* WORK INSTRUCTIONS *
Answer these from the forum thread on sampling commits:
(a) What sample size was pitrou going for?
(b) How much experience with a project on PyPI are people told to get before they come back to talk about inclusion?
(c) Which git command does pablogsal suggest for checking whether a commit is also on the other branch?

You could randomly select 10-20 commits from the year with the most commits, and do the same for the most recent period. Then look in depth at each selected commit and classify it. The bins to classify it will be obvious once you see the commits, but I imagine you could perhaps rank them by complexity or number of lines (e.g. diffstat) or number of files or nature of the change (e.g. docs, bugfix, new feature; or C code vs. Python code, etc.

Comparing this for the two time periods should give a lot of real insight.

brettcannon · October 15, 2018, 6:10pm

Years ago. I don’t remember exactly when, but it has been for some time where we tell people to put their project on PyPI first and after a year’s worth of experience they can come back and talk to us about inclusion (to basically stop people from going “I wrote this thing this weekend and I think it should be in the stdlib” suggestions).

barry · October 15, 2018, 8:26pm

For a long time the mantra has been “The stdlib is where packages go to die” where “die” really means don’t evolve very quickly. There’s still the tension between moving quickly and batteries included, and I wonder if whether a serious push to move dev of most core libraries out of the CPython repo would encourage more alternative implementations, or at least those which can move more quickly because they can more easily contribute to stdlib.

pitrou · October 16, 2018, 8:29am

I started looking into this, but I bumped into a problem: in the 3.2 area, we would backport changes to 2.7 as independent commits. Those appear as “duplicate” commits in that they have the exact same commit message as the corresponding 3.x commit, but without an independent indication that they are a backport. If I start random sampling commits from this area, I cannot seem to tell from an individual commit that it is a backport. Yet it would be important to classify commits as backports rather than “primary” work. Does someone have an idea?

(PS: 10-20 is probably too small a sample size, I was going for 50)

pablogsal · October 16, 2018, 9:54am

Maybe you could use git-cherry to check if the commit is also on the other branch and then mark it as “backport” or “duplicate”.

pitrou · October 16, 2018, 10:33am

AFAICT, there are no separate branches from git’s point of view.

pablogsal · October 16, 2018, 10:35am

You can pass it a range to check if the commit is a copy of one in that range:

git cherry SHA1...SHA2 the_commit_sha

also there is the full syntax that will check if something in SHA_MIDDLE…SHA_HIGHT is in SHA_LOW…SHA_MIDDLE

git cherry SHA_HIGHT SHA_MIDDLE SHA_LOW

Although this may not be exactly what you need.

* GIVEN RECORDS *

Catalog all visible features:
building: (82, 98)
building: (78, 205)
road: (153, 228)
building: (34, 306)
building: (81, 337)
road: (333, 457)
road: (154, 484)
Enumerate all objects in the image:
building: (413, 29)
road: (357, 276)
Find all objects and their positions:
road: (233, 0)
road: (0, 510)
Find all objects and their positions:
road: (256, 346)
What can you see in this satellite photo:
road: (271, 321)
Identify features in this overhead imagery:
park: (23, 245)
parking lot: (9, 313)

---

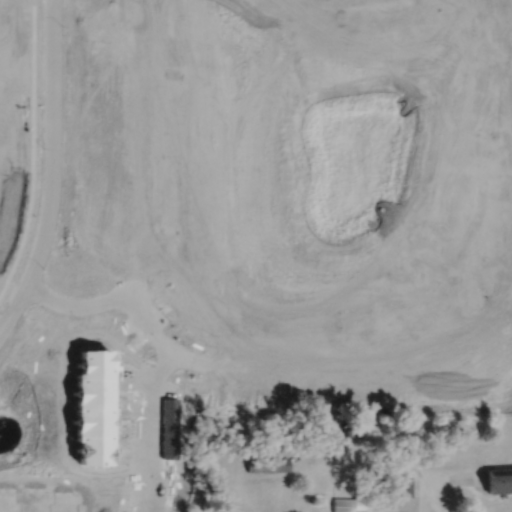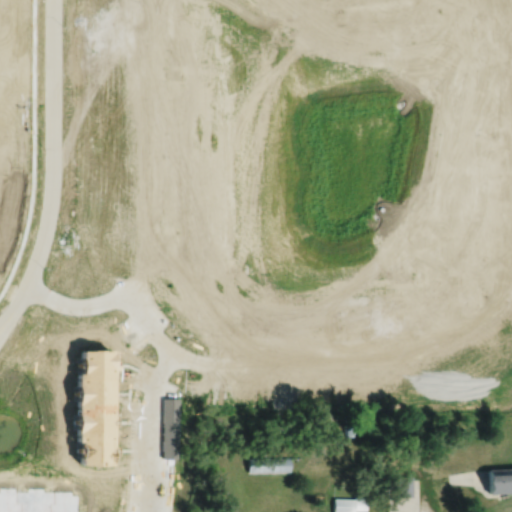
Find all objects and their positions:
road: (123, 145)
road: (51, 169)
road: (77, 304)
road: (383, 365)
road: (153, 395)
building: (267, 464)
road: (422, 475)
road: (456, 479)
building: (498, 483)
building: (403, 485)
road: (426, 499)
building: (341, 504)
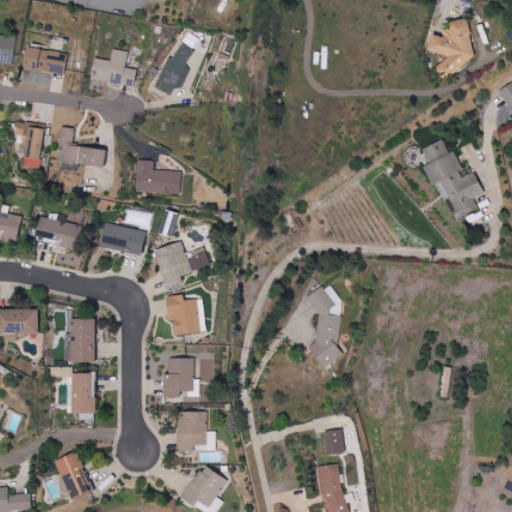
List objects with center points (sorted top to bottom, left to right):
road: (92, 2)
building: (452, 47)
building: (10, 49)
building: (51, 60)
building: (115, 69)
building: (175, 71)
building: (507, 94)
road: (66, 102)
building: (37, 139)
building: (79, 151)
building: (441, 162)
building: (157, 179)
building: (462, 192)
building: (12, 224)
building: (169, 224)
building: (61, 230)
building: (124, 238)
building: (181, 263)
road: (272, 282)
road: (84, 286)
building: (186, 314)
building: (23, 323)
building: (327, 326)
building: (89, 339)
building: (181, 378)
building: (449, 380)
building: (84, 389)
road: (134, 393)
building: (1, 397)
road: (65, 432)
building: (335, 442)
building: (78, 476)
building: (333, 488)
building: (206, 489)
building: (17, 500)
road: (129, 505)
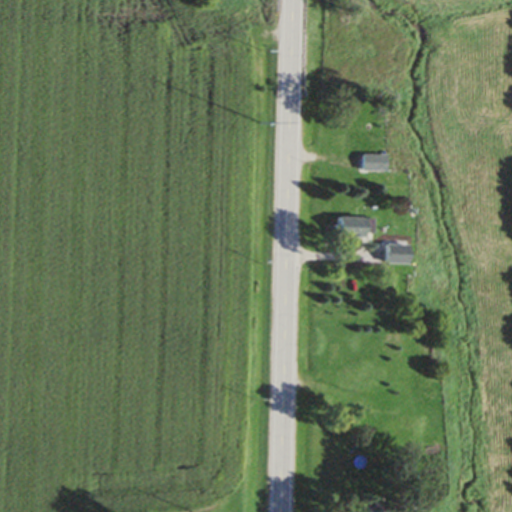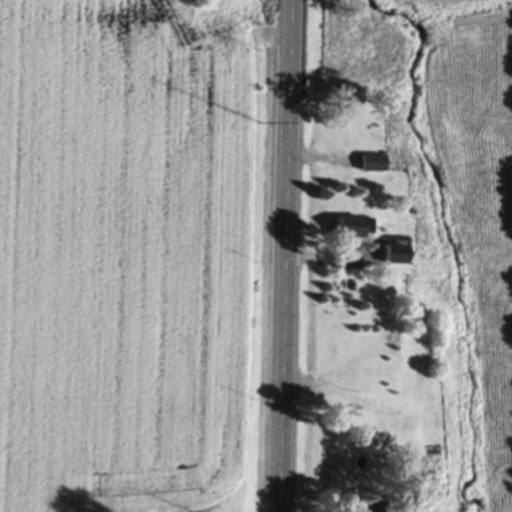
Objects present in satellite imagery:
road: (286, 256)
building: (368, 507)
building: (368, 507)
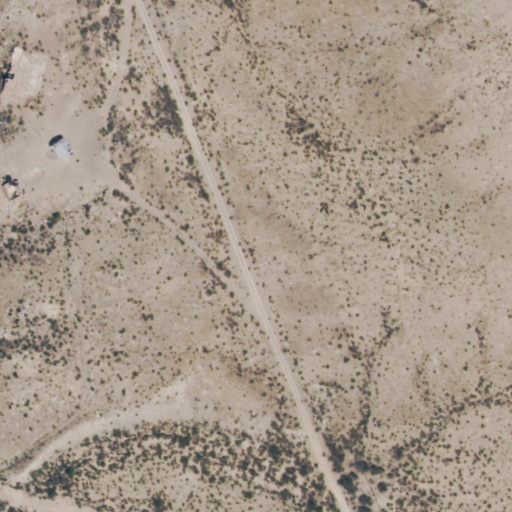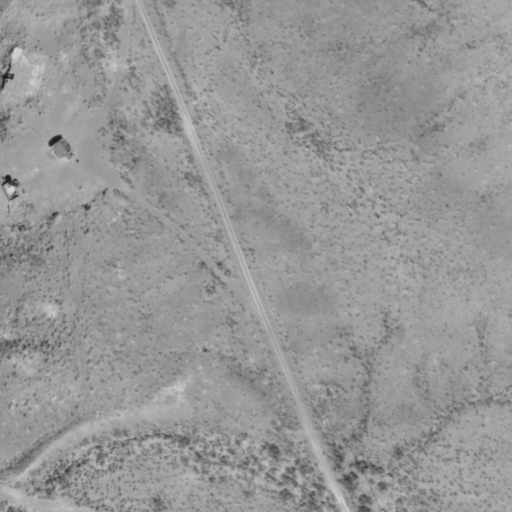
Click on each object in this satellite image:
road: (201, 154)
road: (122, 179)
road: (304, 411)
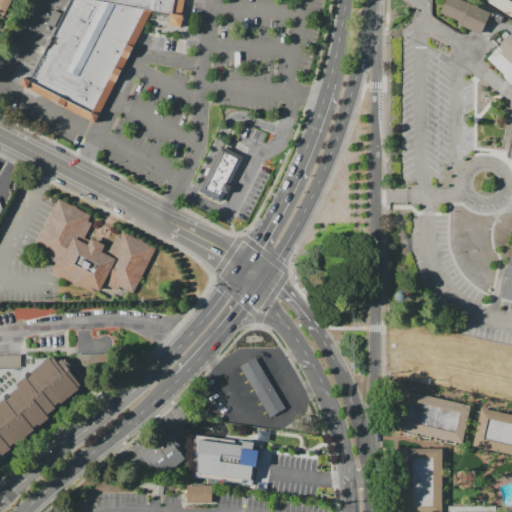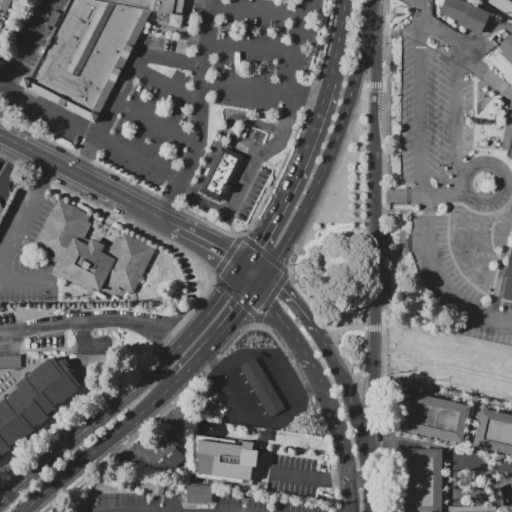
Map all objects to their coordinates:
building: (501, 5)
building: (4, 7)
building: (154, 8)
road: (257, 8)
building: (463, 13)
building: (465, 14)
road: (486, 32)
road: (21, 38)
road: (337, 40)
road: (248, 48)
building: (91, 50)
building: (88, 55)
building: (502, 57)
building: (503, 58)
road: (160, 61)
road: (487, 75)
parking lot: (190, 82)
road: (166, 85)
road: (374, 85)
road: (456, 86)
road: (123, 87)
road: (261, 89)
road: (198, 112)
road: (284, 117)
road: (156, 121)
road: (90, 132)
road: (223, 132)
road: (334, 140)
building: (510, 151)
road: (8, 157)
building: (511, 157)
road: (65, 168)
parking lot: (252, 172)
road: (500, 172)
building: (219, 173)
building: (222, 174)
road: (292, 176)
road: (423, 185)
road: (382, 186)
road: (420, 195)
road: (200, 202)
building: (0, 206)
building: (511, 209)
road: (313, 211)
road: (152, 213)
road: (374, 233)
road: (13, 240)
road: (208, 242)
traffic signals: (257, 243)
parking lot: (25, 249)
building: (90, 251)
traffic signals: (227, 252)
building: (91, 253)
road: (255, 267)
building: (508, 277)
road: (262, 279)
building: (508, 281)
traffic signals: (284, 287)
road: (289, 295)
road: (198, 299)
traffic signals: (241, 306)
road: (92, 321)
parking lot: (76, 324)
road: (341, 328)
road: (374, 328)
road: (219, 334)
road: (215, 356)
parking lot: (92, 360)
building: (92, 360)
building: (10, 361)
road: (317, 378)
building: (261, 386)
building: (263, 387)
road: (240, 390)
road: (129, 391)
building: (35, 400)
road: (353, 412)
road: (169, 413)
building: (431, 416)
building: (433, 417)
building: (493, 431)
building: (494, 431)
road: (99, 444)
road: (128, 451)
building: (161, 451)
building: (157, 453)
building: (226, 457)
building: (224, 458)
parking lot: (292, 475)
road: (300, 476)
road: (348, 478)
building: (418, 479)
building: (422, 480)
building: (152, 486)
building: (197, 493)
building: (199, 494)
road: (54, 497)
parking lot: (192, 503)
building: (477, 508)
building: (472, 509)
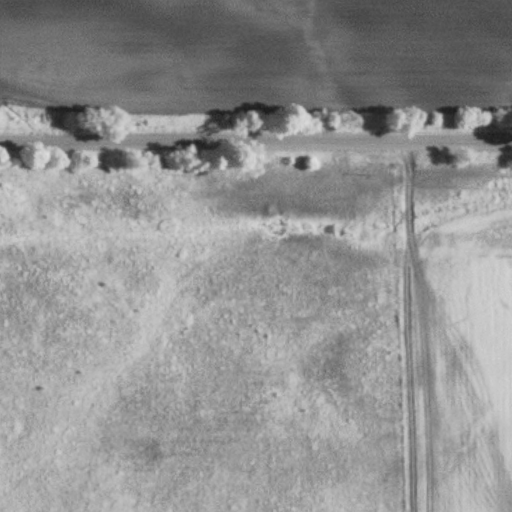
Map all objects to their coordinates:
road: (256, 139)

* THE SOLUTION *
(a) 50
(b) A year's worth
(c) git-cherry (git cherry)